Mechanisms of clustering of GABA-A receptors

The central nervous system is an intricate network of nerve cells (neurones) whose primary function is to transmit and receive messages. This communication occurs at specialised sites of contact known as synapses. At these sites, an arriving nerve impulse causes the release of a chemical neurotransmitter which then binds to receptor molecules embedded in the cell membrane of a neighbouring neurone. Some types of these receptors (e.g. GABA-A receptors) possess specific chloride-permeable channels, formed from combinations of different protein subunits (e.g. alpha1+beta2+gamma2). The opening of these channels in response to the neurotransmitter GABA alters the electrical state of the cell, subtly altering the incoming nerve impulse. The mechanisms that regulate synaptic transmission and nerve impulse activity are important in understanding normal and diseased states of the brain. Dysfunction of nerve cells releasing GABA, or harbouring GABA receptors, have been implicated in a diverse range of human disorders including epilepsy, schizophrenia and anxiety. In support of these findings, many clinically important drugs including benzodiazepines, barbiturates and anaesthetics, act primarily via GABA-A receptors. The therapeutic nature of these agents provides a compelling reason for further understanding the molecular details of this receptor class.

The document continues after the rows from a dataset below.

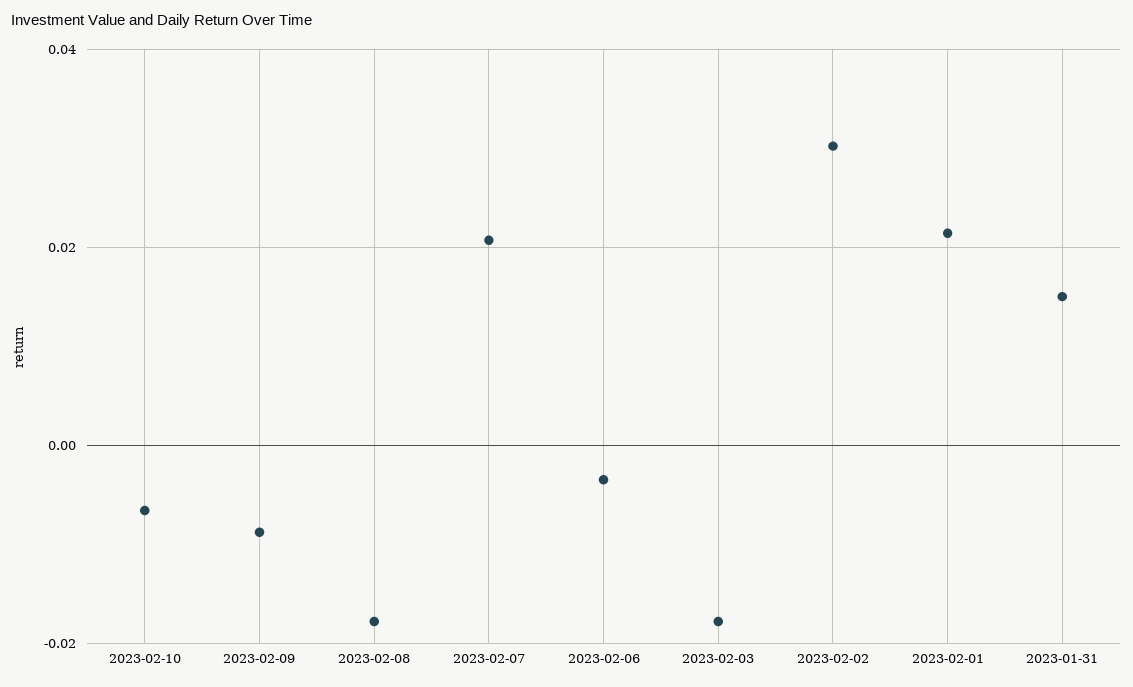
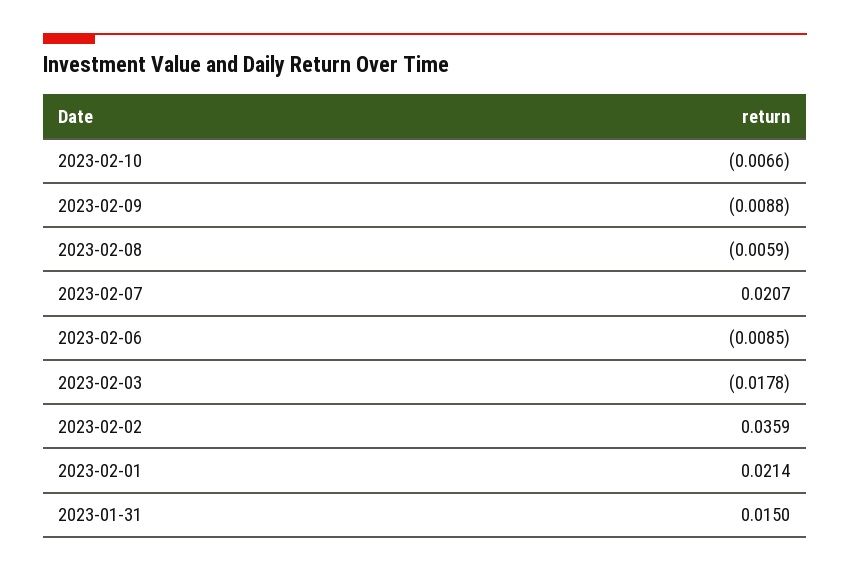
  {
    "2023-02-10": -0.0066,
    "2023-02-09": -0.0088,
-   "2023-02-08": -0.018,
+   "2023-02-08": -0.0059,
    "2023-02-07": 0.0207,
-   "2023-02-06": -0.004,
+   "2023-02-06": -0.0085,
    "2023-02-03": -0.0178,
-   "2023-02-02": 0.03,
+   "2023-02-02": 0.0359,
    "2023-02-01": 0.0214,
    "2023-01-31": 0.015
  }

This proposal will benefit research in this area by examining the mechanisms involved in locating GABA-A receptors at synapses. This process is of fundamental importance, since when disrupted in humans, a severe drug-resistant epilepsy develops. We know that a key protein, called gephyrin, is vital for GABA-A receptor clustering, but to date no-one has been able to demonstrate either a direct or indirect interaction between GABA-A receptor subunits and gephyrin. I have found that the GABA-A receptor beta2, beta3 and gamma2 subunits bind to artificially truncated forms of gephyrin. This suggests that either: i) these GABA-A receptor subunits co-operate to bind one or more gephyrin variants; ii) binding of another protein to gephyrin might unlock the GABA-A receptor binding site, or iii) cleavage or modification (e.g. addition of phosphate groups by protein kinases) might alter gephyrin or GABA-A receptors so that they can link. I will explore these possibilities using a range of molecular and proteomics techniques including the yeast three-hybrid system, tandem affinity purification and molecular targeting studies in cell culture models of GABA-A receptor clustering. My studies will uncover fundamental knowledge concerning the localisation of this important receptor class, and reveal possible additional candidate genes for epilepsy and other neurological disorders involving GABA-A receptors.

Despite compelling evidence that gephyrin is responsible for the clustering of many major GABA-A receptor subtypes, as yet no-one has been able to demonstrate a direct or indirect interaction between GABA-A receptor subunits and any of the multiple gephyrin splice isoforms at synapses. My preliminary studies have revealed an interaction of GABA-A receptor beta and gamma subunits with two different artificially truncated forms of gephyrin. This suggests that either: i) the gephyrin binding site is located at the interface between GABA-A receptor beta and gamma subunits; ii) splice cassettes may alter the conformation of gephyrin, facilitating GABA-A receptor interactions; iii) binding of an accessory protein to gephyrin reveals the GABA-A receptor binding site, or iv) proteolysis or other post-translational modifications (e.g. phosphorylation, palmitoylation) of endogenous gephyrin is necessary for GABA-A receptor interactions. I will explore these possibilities using a range of molecular and proteomics techniques including the yeast three-hybrid system, tandem affinity purification and molecular targeting studies in cell culture models of GABA-A receptor clustering. Since defects in neuronal gephyrin and GABA-A receptor synaptic targeting result in a severe drug resistant form of epilepsy, understanding the molecular mechanisms involved in clustering may provide important new leads for pharmacological intervention and genetic analysis.